Nie wiem, czy są zdjęcia, które mogłyby dodać tym wspomnieniom ostrości. Momenty wypalone we mnie tak głęboko, że powracają podniecającymi falami za każdym razem, kiedy mówię do siebie moje życie, wyznaczają mi głowie granicę między doczesnością i mistyką. Wracam do nich często, odrywam się od świata, pozwalam myślom błądzić, dokąd chcą. Dziesiątki chwil, dni i całych tygodni, o których mogę pisać i pisać, a które wciąż na papierze wydają się płaskie i nudne. Jak mogłyby mieć głębię na niewielkim, kolorowym obrazku? Czy jakikolwiek fotograf byłby w stanie uchwycić senne dialogi, straceńcze podróże bez kresu i bez celu, błyski oka i ciepło dłoni, pożyczone ubrania i to, czy te łzy w kącikach oczu, to od śmiechu czy od wzruszenia? Czy jesteśmy w sobie zakochani, czy tylko się przyjaźnimy, czy te spotkania zmieniają coś w świecie, który nas otacza?
Gdzieś w szufladach lub kartonach mam 9 rolek filmów do aparatu o tajemniczej dla mnie zawartości. Pamietam ciężar starego Zenita w moich rękach i małą małpkę Kodaka, która służyła mi przez wiele, wiele lat. Pamiętam tak wiele chwil, głośnych imprez i kameralnych spotkań, dobrych rozmów i pięknych ludzi, szalonych sytuacji i zbyt dużo używek. Setki historii, które lubię opowiadać, jeśli ktoś tylko chce posłuchać, anegdoty i tragikomedie, żarty i przedawnione tajemnice. Przeszłość tak wielu osób splata się z moją i łączy nierozerwalnie, bo przecież nasze spotkania były czasami jak kolizje planet i wymusiły zmianę orbity. Pamiętam. Nie sądzę, żebym kiedykolwiek mogła zapomnieć, ale jeśli to właśnie jest mi dane, jeśli tak właśnie ma być, to nie zmienią tego zadrukowane kartki i setki plików .jpg.

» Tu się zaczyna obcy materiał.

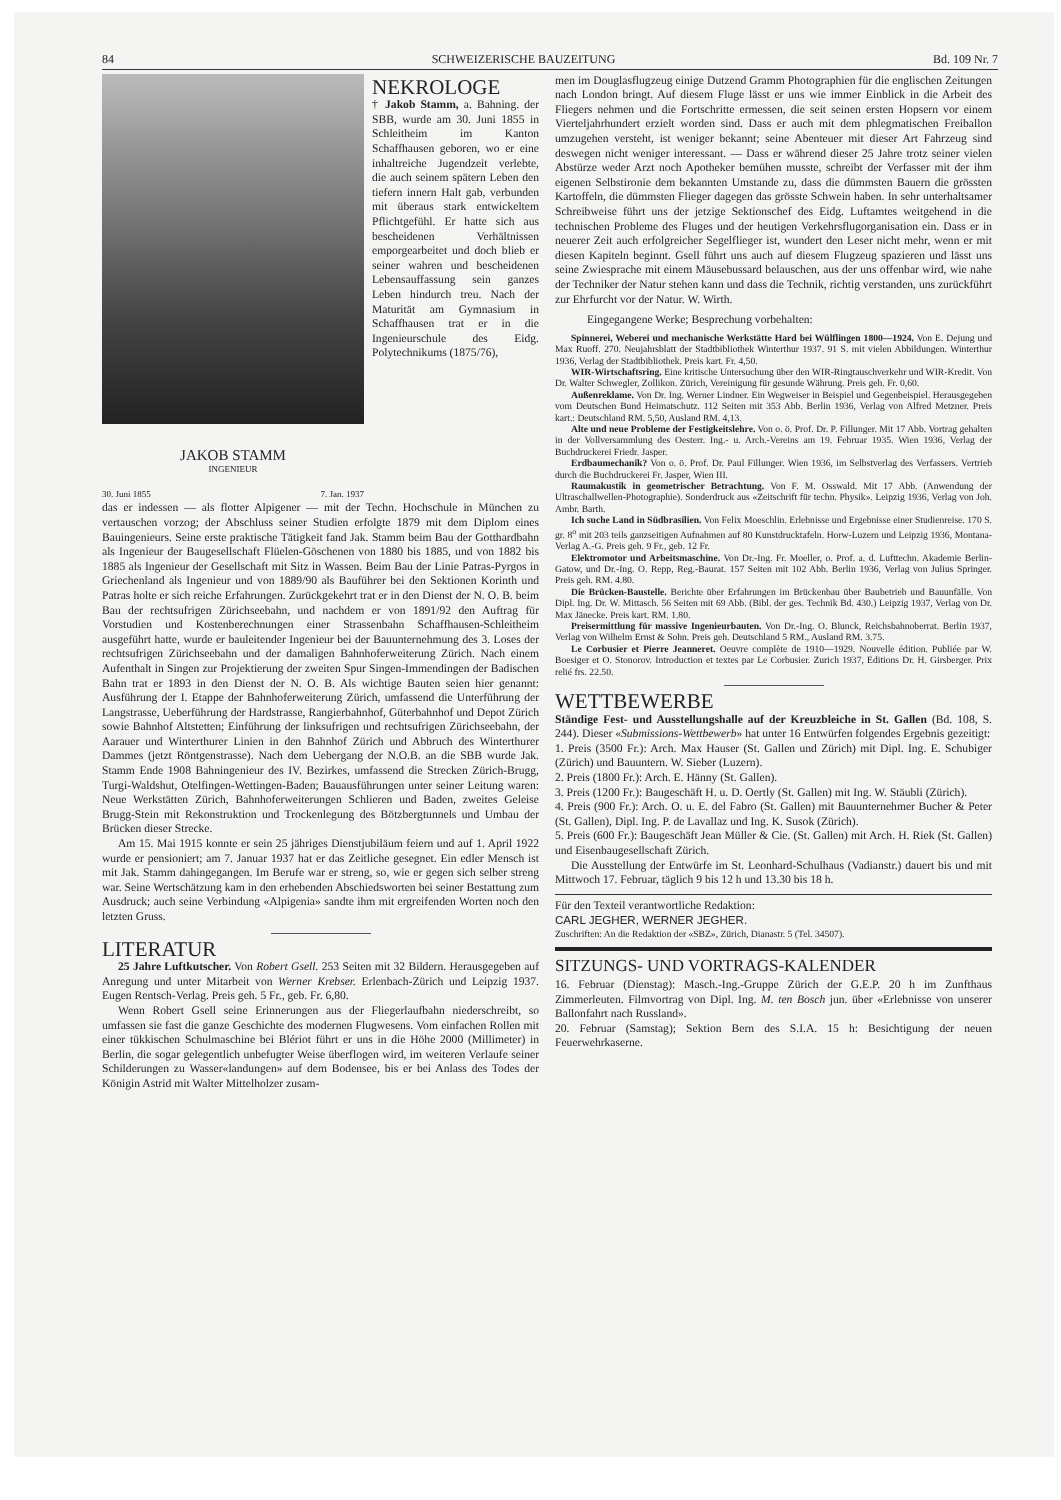84 SCHWEIZERISCHE BAUZEITUNG Bd. 109 Nr. 7
JAKOB STAMM
INGENIEUR
30. Juni 1855 7. Jan. 1937
NEKROLOGE
† Jakob Stamm, a. Bahning. der SBB, wurde am 30. Juni 1855 in Schleitheim im Kanton Schaffhausen geboren, wo er eine inhaltreiche Jugendzeit verlebte, die auch seinem spätern Leben den tiefern innern Halt gab, verbunden mit überaus stark entwickeltem Pflichtgefühl. Er hatte sich aus bescheidenen Verhältnissen emporgearbeitet und doch blieb er seiner wahren und bescheidenen Lebensauffassung sein ganzes Leben hindurch treu. Nach der Maturität am Gymnasium in Schaffhausen trat er in die Ingenieurschule des Eidg. Polytechnikums (1875/76),
das er indessen — als flotter Alpigener — mit der Techn. Hochschule in München zu vertauschen vorzog; der Abschluss seiner Studien erfolgte 1879 mit dem Diplom eines Bauingenieurs. Seine erste praktische Tätigkeit fand Jak. Stamm beim Bau der Gotthardbahn als Ingenieur der Baugesellschaft Flüelen-Göschenen von 1880 bis 1885, und von 1882 bis 1885 als Ingenieur der Gesellschaft mit Sitz in Wassen. Beim Bau der Linie Patras-Pyrgos in Griechenland als Ingenieur und von 1889/90 als Bauführer bei den Sektionen Korinth und Patras holte er sich reiche Erfahrungen. Zurückgekehrt trat er in den Dienst der N. O. B. beim Bau der rechtsufrigen Zürichseebahn, und nachdem er von 1891/92 den Auftrag für Vorstudien und Kostenberechnungen einer Strassenbahn Schaffhausen-Schleitheim ausgeführt hatte, wurde er bauleitender Ingenieur bei der Bauunternehmung des 3. Loses der rechtsufrigen Zürichseebahn und der damaligen Bahnhoferweiterung Zürich. Nach einem Aufenthalt in Singen zur Projektierung der zweiten Spur Singen-Immendingen der Badischen Bahn trat er 1893 in den Dienst der N. O. B. Als wichtige Bauten seien hier genannt: Ausführung der I. Etappe der Bahnhoferweiterung Zürich, umfassend die Unterführung der Langstrasse, Ueberführung der Hardstrasse, Rangierbahnhof, Güterbahnhof und Depot Zürich sowie Bahnhof Altstetten; Einführung der linksufrigen und rechtsufrigen Zürichseebahn, der Aarauer und Winterthurer Linien in den Bahnhof Zürich und Abbruch des Winterthurer Dammes (jetzt Röntgenstrasse). Nach dem Uebergang der N.O.B. an die SBB wurde Jak. Stamm Ende 1908 Bahningenieur des IV. Bezirkes, umfassend die Strecken Zürich-Brugg, Turgi-Waldshut, Otelfingen-Wettingen-Baden; Bauausführungen unter seiner Leitung waren: Neue Werkstätten Zürich, Bahnhoferweiterungen Schlieren und Baden, zweites Geleise Brugg-Stein mit Rekonstruktion und Trockenlegung des Bötzbergtunnels und Umbau der Brücken dieser Strecke.
Am 15. Mai 1915 konnte er sein 25 jähriges Dienstjubiläum feiern und auf 1. April 1922 wurde er pensioniert; am 7. Januar 1937 hat er das Zeitliche gesegnet. Ein edler Mensch ist mit Jak. Stamm dahingegangen. Im Berufe war er streng, so, wie er gegen sich selber streng war. Seine Wertschätzung kam in den erhebenden Abschiedsworten bei seiner Bestattung zum Ausdruck; auch seine Verbindung «Alpigenia» sandte ihm mit ergreifenden Worten noch den letzten Gruss.
LITERATUR
25 Jahre Luftkutscher. Von Robert Gsell. 253 Seiten mit 32 Bildern. Herausgegeben auf Anregung und unter Mitarbeit von Werner Krebser. Erlenbach-Zürich und Leipzig 1937. Eugen Rentsch-Verlag. Preis geh. 5 Fr., geb. Fr. 6,80.
Wenn Robert Gsell seine Erinnerungen aus der Fliegerlaufbahn niederschreibt, so umfassen sie fast die ganze Geschichte des modernen Flugwesens. Vom einfachen Rollen mit einer tükkischen Schulmaschine bei Blériot führt er uns in die Höhe 2000 (Millimeter) in Berlin, die sogar gelegentlich unbefugter Weise überflogen wird, im weiteren Verlaufe seiner Schilderungen zu Wasser«landungen» auf dem Bodensee, bis er bei Anlass des Todes der Königin Astrid mit Walter Mittelholzer zusam-
men im Douglasflugzeug einige Dutzend Gramm Photographien für die englischen Zeitungen nach London bringt. Auf diesem Fluge lässt er uns wie immer Einblick in die Arbeit des Fliegers nehmen und die Fortschritte ermessen, die seit seinen ersten Hopsern vor einem Vierteljahrhundert erzielt worden sind. Dass er auch mit dem phlegmatischen Freiballon umzugehen versteht, ist weniger bekannt; seine Abenteuer mit dieser Art Fahrzeug sind deswegen nicht weniger interessant. — Dass er während dieser 25 Jahre trotz seiner vielen Abstürze weder Arzt noch Apotheker bemühen musste, schreibt der Verfasser mit der ihm eigenen Selbstironie dem bekannten Umstande zu, dass die dümmsten Bauern die grössten Kartoffeln, die dümmsten Flieger dagegen das grösste Schwein haben. In sehr unterhaltsamer Schreibweise führt uns der jetzige Sektionschef des Eidg. Luftamtes weitgehend in die technischen Probleme des Fluges und der heutigen Verkehrsflugorganisation ein. Dass er in neuerer Zeit auch erfolgreicher Segelflieger ist, wundert den Leser nicht mehr, wenn er mit diesen Kapiteln beginnt. Gsell führt uns auch auf diesem Flugzeug spazieren und lässt uns seine Zwiesprache mit einem Mäusebussard belauschen, aus der uns offenbar wird, wie nahe der Techniker der Natur stehen kann und dass die Technik, richtig verstanden, uns zurückführt zur Ehrfurcht vor der Natur. W. Wirth.
Eingegangene Werke; Besprechung vorbehalten:
Spinnerei, Weberei und mechanische Werkstätte Hard bei Wülflingen 1800—1924. Von E. Dejung und Max Ruoff. 270. Neujahrsblatt der Stadtbibliothek Winterthur 1937. 91 S. mit vielen Abbildungen. Winterthur 1936, Verlag der Stadtbibliothek. Preis kart. Fr. 4,50.
WIR-Wirtschaftsring. Eine kritische Untersuchung über den WIR-Ringtauschverkehr und WIR-Kredit. Von Dr. Walter Schwegler, Zollikon. Zürich, Vereinigung für gesunde Währung. Preis geh. Fr. 0,60.
Außenreklame. Von Dr. Ing. Werner Lindner. Ein Wegweiser in Beispiel und Gegenbeispiel. Herausgegeben vom Deutschen Bund Heimatschutz. 112 Seiten mit 353 Abb. Berlin 1936, Verlag von Alfred Metzner. Preis kart.: Deutschland RM. 5,50, Ausland RM. 4,13.
Alte und neue Probleme der Festigkeitslehre. Von o. ö. Prof. Dr. P. Fillunger. Mit 17 Abb. Vortrag gehalten in der Vollversammlung des Oesterr. Ing.- u. Arch.-Vereins am 19. Februar 1935. Wien 1936, Verlag der Buchdruckerei Friedr. Jasper.
Erdbaumechanik? Von o. ö. Prof. Dr. Paul Fillunger. Wien 1936, im Selbstverlag des Verfassers. Vertrieb durch die Buchdruckerei Fr. Jasper, Wien III.
Raumakustik in geometrischer Betrachtung. Von F. M. Osswald. Mit 17 Abb. (Anwendung der Ultraschallwellen-Photographie). Sonderdruck aus «Zeitschrift für techn. Physik». Leipzig 1936, Verlag von Joh. Ambr. Barth.
Ich suche Land in Südbrasilien. Von Felix Moeschlin. Erlebnisse und Ergebnisse einer Studienreise. 170 S. gr. 8<sup>o</sup> mit 203 teils ganzseitigen Aufnahmen auf 80 Kunstdrucktafeln. Horw-Luzern und Leipzig 1936, Montana-Verlag A.-G. Preis geh. 9 Fr., geb. 12 Fr.
Elektromotor und Arbeitsmaschine. Von Dr.-Ing. Fr. Moeller, o. Prof. a. d. Lufttechn. Akademie Berlin-Gatow, und Dr.-Ing. O. Repp, Reg.-Baurat. 157 Seiten mit 102 Abb. Berlin 1936, Verlag von Julius Springer. Preis geh. RM. 4.80.
Die Brücken-Baustelle. Berichte über Erfahrungen im Brückenbau über Baubetrieb und Bauunfälle. Von Dipl. Ing. Dr. W. Mittasch. 56 Seiten mit 69 Abb. (Bibl. der ges. Technik Bd. 430.) Leipzig 1937, Verlag von Dr. Max Jänecke. Preis kart. RM. 1.80.
Preisermittlung für massive Ingenieurbauten. Von Dr.-Ing. O. Blunck, Reichsbahnoberrat. Berlin 1937, Verlag von Wilhelm Ernst & Sohn. Preis geh. Deutschland 5 RM., Ausland RM. 3.75.
Le Corbusier et Pierre Jeanneret. Oeuvre complète de 1910—1929. Nouvelle édition. Publiée par W. Boesiger et O. Stonorov. Introduction et textes par Le Corbusier. Zurich 1937, Editions Dr. H. Girsberger. Prix relié frs. 22.50.
WETTBEWERBE
Ständige Fest- und Ausstellungshalle auf der Kreuzbleiche in St. Gallen (Bd. 108, S. 244). Dieser «Submissions-Wettbewerb» hat unter 16 Entwürfen folgendes Ergebnis gezeitigt:
1. Preis (3500 Fr.): Arch. Max Hauser (St. Gallen und Zürich) mit Dipl. Ing. E. Schubiger (Zürich) und Bauuntern. W. Sieber (Luzern).
2. Preis (1800 Fr.): Arch. E. Hänny (St. Gallen).
3. Preis (1200 Fr.): Baugeschäft H. u. D. Oertly (St. Gallen) mit Ing. W. Stäubli (Zürich).
4. Preis (900 Fr.): Arch. O. u. E. del Fabro (St. Gallen) mit Bauunternehmer Bucher & Peter (St. Gallen), Dipl. Ing. P. de Lavallaz und Ing. K. Susok (Zürich).
5. Preis (600 Fr.): Baugeschäft Jean Müller & Cie. (St. Gallen) mit Arch. H. Riek (St. Gallen) und Eisenbaugesellschaft Zürich.
Die Ausstellung der Entwürfe im St. Leonhard-Schulhaus (Vadianstr.) dauert bis und mit Mittwoch 17. Februar, täglich 9 bis 12 h und 13.30 bis 18 h.
Für den Texteil verantwortliche Redaktion:
CARL JEGHER, WERNER JEGHER.
Zuschriften: An die Redaktion der «SBZ», Zürich, Dianastr. 5 (Tel. 34507).
SITZUNGS- UND VORTRAGS-KALENDER
16. Februar (Dienstag): Masch.-Ing.-Gruppe Zürich der G.E.P. 20 h im Zunfthaus Zimmerleuten. Filmvortrag von Dipl. Ing. M. ten Bosch jun. über «Erlebnisse von unserer Ballonfahrt nach Russland».
20. Februar (Samstag); Sektion Bern des S.I.A. 15 h: Besichtigung der neuen Feuerwehrkaserne.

To nie jest tak, że świadomie, w ramach buntu przeciwko erze technokracji, nie chwytam za smartfona czy aparat i rezygnuję ze zrobienia fotografii. Chociaż jest coś w tym, że nie wierzę w sens sztucznego tworzenia pamiątek i nie przywiązuję do nich znaczenia, to bardziej kwestia niemożności. Ogarnięta euforią zapominam, że istnieje coś takiego jak zdjęcie, że mogę utrwalić moment na kliszy lub karcie pamięci, że mogłabym przecież stworzyć coś, do czego dałoby się wracać. W tych wyjątkowych momentach nie tworzę. Koduję emocje, wrażenia zmysłowe, intensywność chwil i chowam w bezpiecznym miejscu wszystkie te momenty, których nie uchwyciłam w kadrze. Mam je wszystkie w głowie.